Data entries

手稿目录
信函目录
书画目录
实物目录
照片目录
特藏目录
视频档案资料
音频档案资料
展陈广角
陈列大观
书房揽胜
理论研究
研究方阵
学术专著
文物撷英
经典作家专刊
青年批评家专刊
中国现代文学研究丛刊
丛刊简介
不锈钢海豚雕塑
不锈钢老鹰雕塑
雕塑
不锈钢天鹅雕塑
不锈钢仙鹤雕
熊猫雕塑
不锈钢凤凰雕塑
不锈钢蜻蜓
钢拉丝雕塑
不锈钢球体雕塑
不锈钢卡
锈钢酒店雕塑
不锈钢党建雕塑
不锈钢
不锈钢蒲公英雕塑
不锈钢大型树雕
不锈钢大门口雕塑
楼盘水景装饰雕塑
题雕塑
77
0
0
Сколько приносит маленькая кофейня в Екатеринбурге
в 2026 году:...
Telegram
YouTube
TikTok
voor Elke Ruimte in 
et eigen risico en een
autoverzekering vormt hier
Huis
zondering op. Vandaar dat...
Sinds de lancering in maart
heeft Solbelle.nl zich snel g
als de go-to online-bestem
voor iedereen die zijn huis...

---

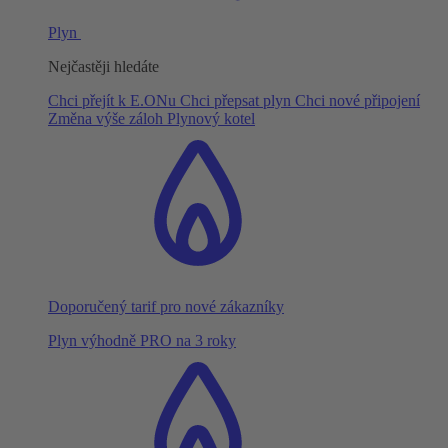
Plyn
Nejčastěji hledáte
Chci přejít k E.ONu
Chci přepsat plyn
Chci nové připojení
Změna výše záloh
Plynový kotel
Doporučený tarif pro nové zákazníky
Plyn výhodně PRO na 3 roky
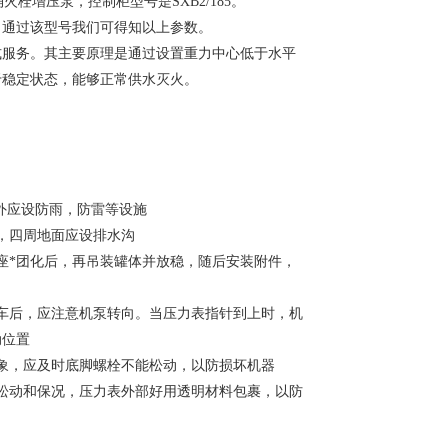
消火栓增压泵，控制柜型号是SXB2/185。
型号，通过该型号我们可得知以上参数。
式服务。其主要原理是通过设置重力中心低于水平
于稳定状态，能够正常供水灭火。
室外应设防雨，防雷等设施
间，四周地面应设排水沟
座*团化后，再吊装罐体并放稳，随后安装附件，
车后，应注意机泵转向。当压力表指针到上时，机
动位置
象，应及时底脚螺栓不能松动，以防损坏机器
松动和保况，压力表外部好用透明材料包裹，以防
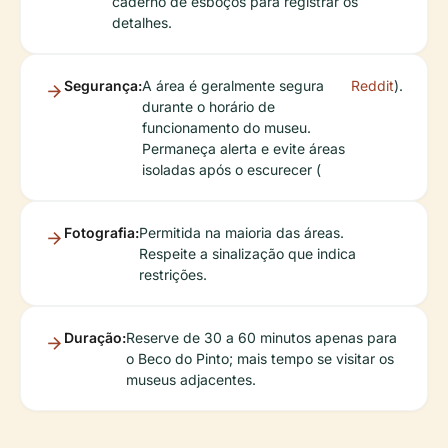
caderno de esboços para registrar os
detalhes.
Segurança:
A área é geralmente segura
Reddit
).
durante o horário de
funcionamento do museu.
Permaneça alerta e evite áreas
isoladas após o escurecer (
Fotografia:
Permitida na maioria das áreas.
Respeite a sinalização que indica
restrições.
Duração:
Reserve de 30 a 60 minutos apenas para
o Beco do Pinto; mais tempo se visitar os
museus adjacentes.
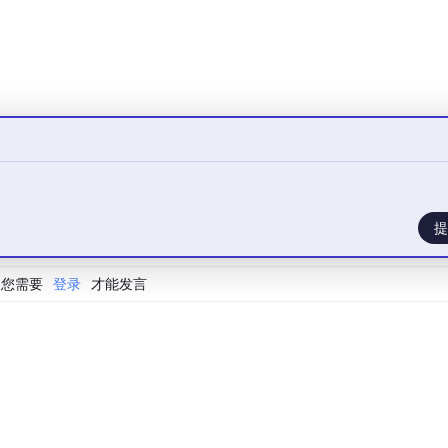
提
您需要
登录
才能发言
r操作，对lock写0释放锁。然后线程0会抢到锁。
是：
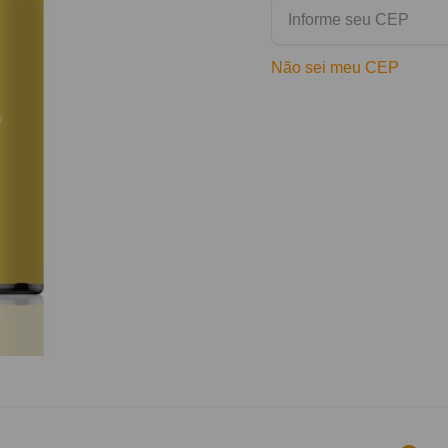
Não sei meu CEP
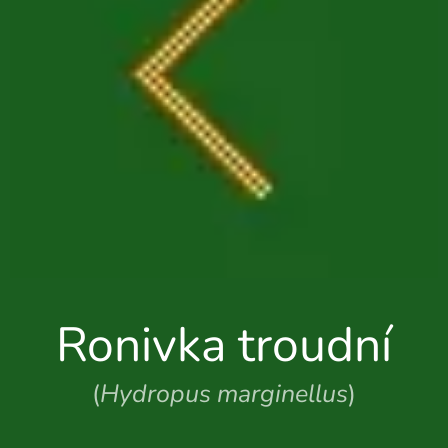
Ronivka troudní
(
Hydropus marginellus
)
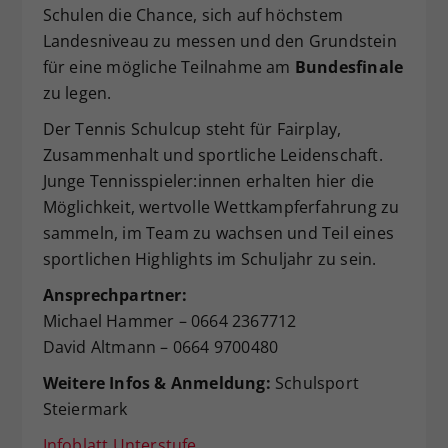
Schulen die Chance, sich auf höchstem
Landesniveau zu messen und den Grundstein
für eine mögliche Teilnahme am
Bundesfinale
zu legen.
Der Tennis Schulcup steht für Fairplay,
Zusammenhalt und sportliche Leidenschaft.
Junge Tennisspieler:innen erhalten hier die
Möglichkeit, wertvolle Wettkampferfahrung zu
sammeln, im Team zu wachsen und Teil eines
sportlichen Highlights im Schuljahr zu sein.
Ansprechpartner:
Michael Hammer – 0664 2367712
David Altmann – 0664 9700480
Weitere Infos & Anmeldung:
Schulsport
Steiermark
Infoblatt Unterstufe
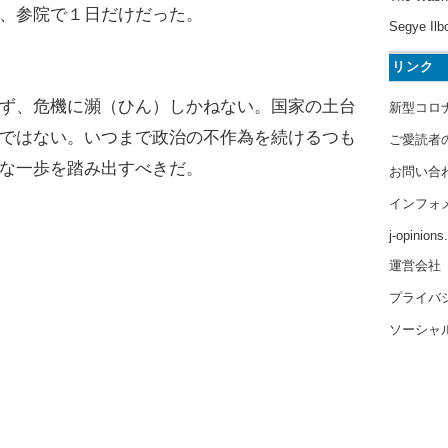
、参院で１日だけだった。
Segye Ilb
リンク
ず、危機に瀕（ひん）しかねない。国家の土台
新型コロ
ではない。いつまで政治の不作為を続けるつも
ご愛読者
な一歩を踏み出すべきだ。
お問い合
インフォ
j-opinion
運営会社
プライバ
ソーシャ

Your objective:
Using the data above, show each line where "hier" occurs.

Answer:
autoverzekering vormt hier
Junge Tennisspieler:innen erhalten hier die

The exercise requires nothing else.